Andererseits gibt es auch viele, die den Boykott-Aufruf scharf kritisieren und sich über die Doppelmoral des Westens beklagen. Die pro-europäische ukrainische Tageszeitung "Den" schreibt von einem "Informationskampf gegen die Ukraine", den westliche Medien führten. Die Zeitung zitiert einen Tweet von Stefan Füle, EU-Kommissar für Erweiterung und Europäische Nachbarschaftspolitik: "Die EM wird ein Fenster sein, durch das Europa nicht nur sehen kann, wie in der Ukraine Fußball gespielt wird, sondern auch, ob Kiew nach europäischen Regeln und Standards spielt." Das kommentiert die Zeitung mit den Worten: "Es scheint, dass jemand dieses Fenster gründlich zu verdunkeln versucht. Es gibt so viele negative Nachrichten, und längst nicht alle sind glaubwürdig."

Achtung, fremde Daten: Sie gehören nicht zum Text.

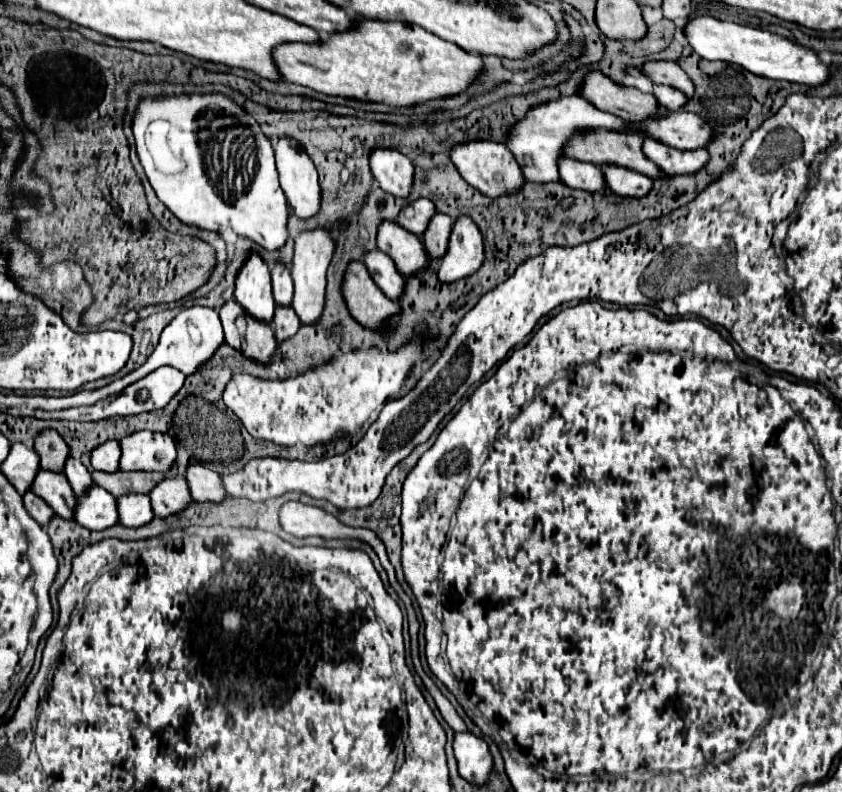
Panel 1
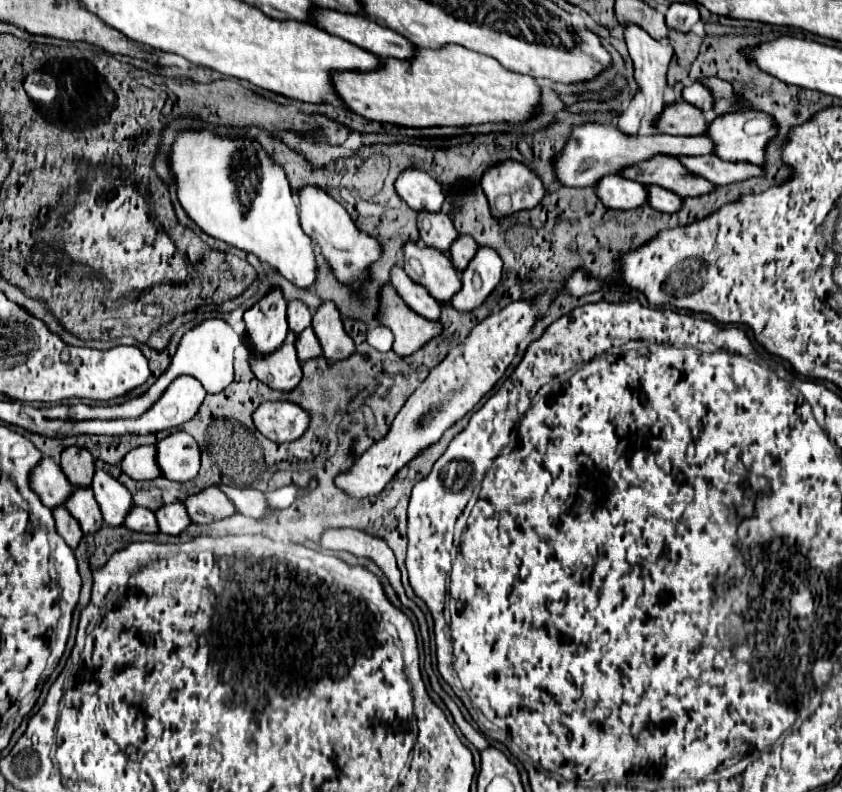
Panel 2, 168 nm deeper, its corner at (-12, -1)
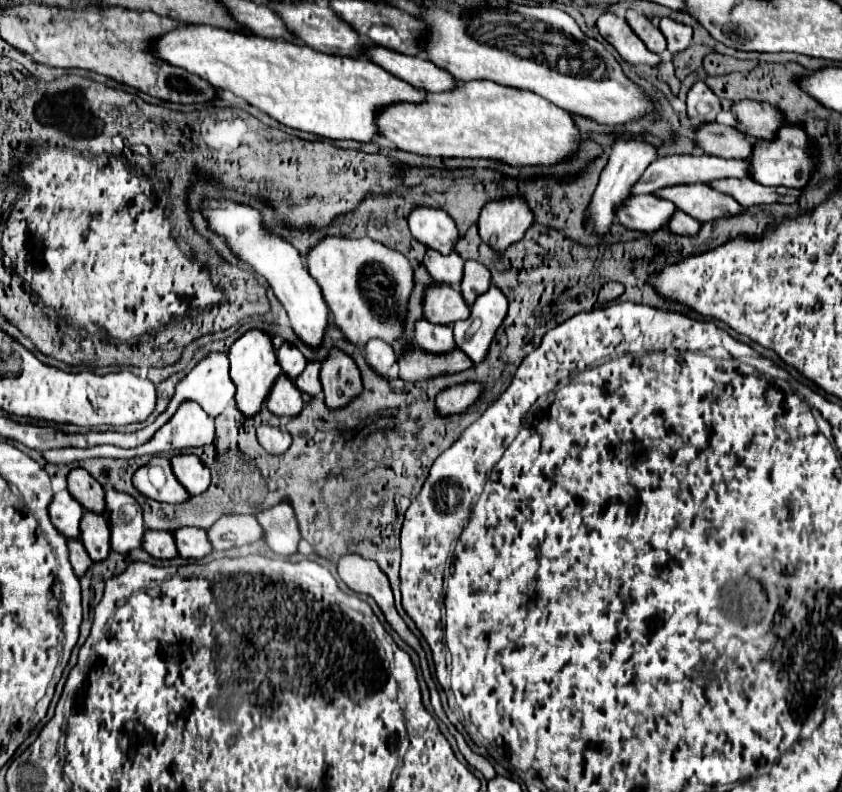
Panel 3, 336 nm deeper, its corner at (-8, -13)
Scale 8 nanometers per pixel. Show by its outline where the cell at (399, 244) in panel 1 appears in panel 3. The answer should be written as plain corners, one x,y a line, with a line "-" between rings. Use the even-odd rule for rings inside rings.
432,285
424,295
424,317
434,325
454,325
470,315
470,307
452,285

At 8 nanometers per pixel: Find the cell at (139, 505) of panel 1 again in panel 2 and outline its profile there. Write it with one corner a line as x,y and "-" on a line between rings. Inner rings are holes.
180,503
164,505
164,507
156,509
154,515
158,521
158,529
168,535
180,535
190,525
188,513
186,513
184,505
180,505

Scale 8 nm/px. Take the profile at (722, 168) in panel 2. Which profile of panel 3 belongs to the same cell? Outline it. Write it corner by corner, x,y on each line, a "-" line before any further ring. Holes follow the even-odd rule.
724,179
710,183
714,189
732,195
740,205
770,205
770,203
784,203
792,205
798,201
802,189
788,189
788,187
766,187
752,179

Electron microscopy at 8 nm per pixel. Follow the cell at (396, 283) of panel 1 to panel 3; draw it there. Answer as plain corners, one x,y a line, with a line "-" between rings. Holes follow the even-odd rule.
426,319
416,323
416,343
420,349
432,355
444,355
456,349
454,337
452,337
452,327
448,325
432,325

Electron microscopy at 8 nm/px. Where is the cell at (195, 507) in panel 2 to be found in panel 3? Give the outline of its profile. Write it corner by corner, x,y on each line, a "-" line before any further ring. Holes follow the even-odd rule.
224,515
212,529
208,529
208,537
216,551
228,551
232,547
242,547
264,539
264,529
254,515

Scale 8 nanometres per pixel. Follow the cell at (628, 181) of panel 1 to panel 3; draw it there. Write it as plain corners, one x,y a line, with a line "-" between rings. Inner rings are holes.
676,213
676,217
672,217
672,221
670,221
670,231
672,233
676,233
676,235
684,235
684,237
694,237
698,231
700,231
700,227
702,227
702,223
700,221
696,221
696,219
692,219
690,215
686,215
686,213

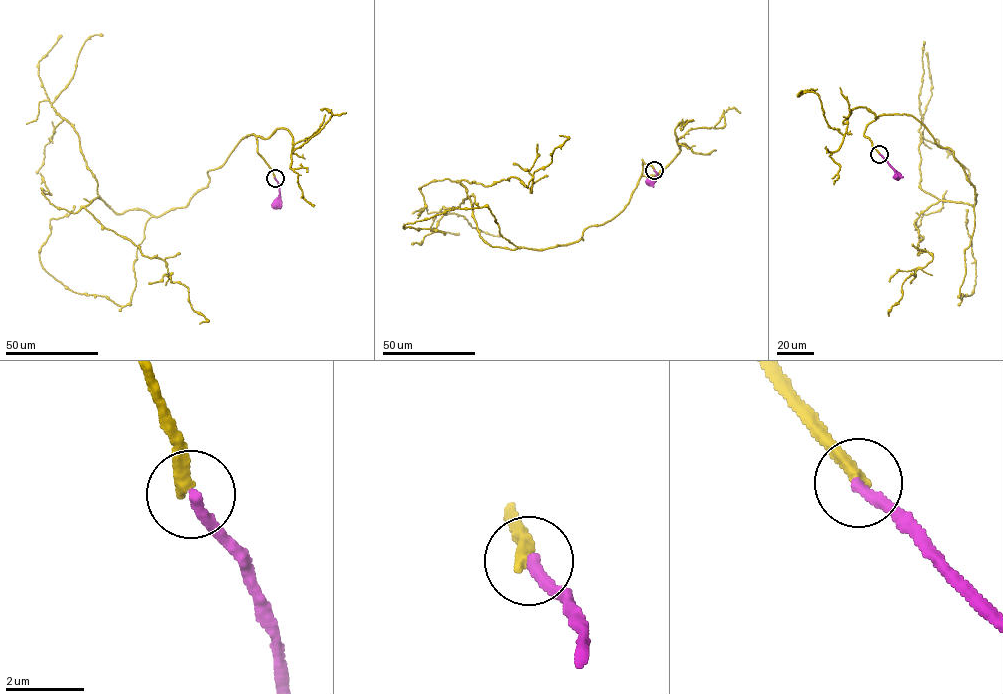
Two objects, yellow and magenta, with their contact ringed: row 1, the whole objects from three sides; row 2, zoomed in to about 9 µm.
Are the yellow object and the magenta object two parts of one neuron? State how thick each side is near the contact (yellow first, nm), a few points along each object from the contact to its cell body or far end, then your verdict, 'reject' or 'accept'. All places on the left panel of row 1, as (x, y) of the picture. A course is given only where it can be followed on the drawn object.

Konstantin Bondarenko, ein der regierenden "Partei der Regionen" nahestehender politischer Kommentator, schreibt in der Ukrainska Prawda: "Die Boykotte der Olympischen Spielen seit 1920 haben immer wieder gezeigt, dass dieses Druckmittel bei politischen Themen wirkungslos ist. Und es ist hässlich, wenn der Sport mit der großen Politik vermengt wird. Der Sport soll zusammen führen, nicht trennen." Bondarenko glaubt, dass sich Janukowitsch nicht davon beeindrucken lassen wird, sollten Angela Merkel und Manuel Barroso der EM fernblieben. Man müsse ruhig miteinander reden und die Probleme gemeinsam lösen. Bondarenko kritisiert Deutschland auch für seine Doppelmoral - denn es will 2014 an den Olympischen Winterspielen in Russland teilnehmen, obwohl dort der frühere Oligarch Mikhail Chodorkowsky noch immer in Haft sitzt. "Das wirft die Frage auf, ob Angela Merkel auch darauf verzichten wird, die Winterspiele in Sotschi zu besuchen. Es scheint mir, dass ihre Position bezüglich Chodorkowski nicht so kategorisch ist." Nach Ansicht Bondarenkos werden Kiew und Moskau aufgrund dieser Probleme sogar noch näher zusammenrücken.

Verlierer: das Volk Einige sind auch der Meinung, dass andere Länder keinen Anspruch hätten, sich in die inneren Angelegenheiten der Ukraine zu einmischen. Bloggerin Julia Borschewskaja schreibt in der populärsten ukrainischen Online-Zeitung "Korrespondent.net": "Ukrainer haben eine perverse Liebe für die Demütigung ihres Landes. Ich finde, wir sollten Ausländern klar machen, dass wir uns um unsere Skandale schon selber kümmern."

Die Hauptverlierer des Boykottes könnte ohnehin die einfache Bevölkerung ausfallen. "Gott sei Dank, dass nur Politiker darüber nachdenken, die Meisterschaft zu boykottieren ", sagt Galina Fedorchenko, Einwohnerin Kiews, zu stern.de: "Die Ukrainer hoffen auf Gäste und Gewinn. Sie haben in viele Projekte investiert, in Restaurants und Hotels. Manche haben speziell wegen der EM die englische Sprache gelernt. Es wäre bitter schade, wenn alles ausfallen würde." Der Kiewer Jurij Sadowskij vertritt eine ähnliche Meinung. Er sagt, der Boykott würde die einfachen Ukrainern beleidigen: "Sie zielen auf dem Land, aber schlagen die Menschen. Warum können die Politiker nicht Gespräche führen und warum müssen die Ukrainer leiden?"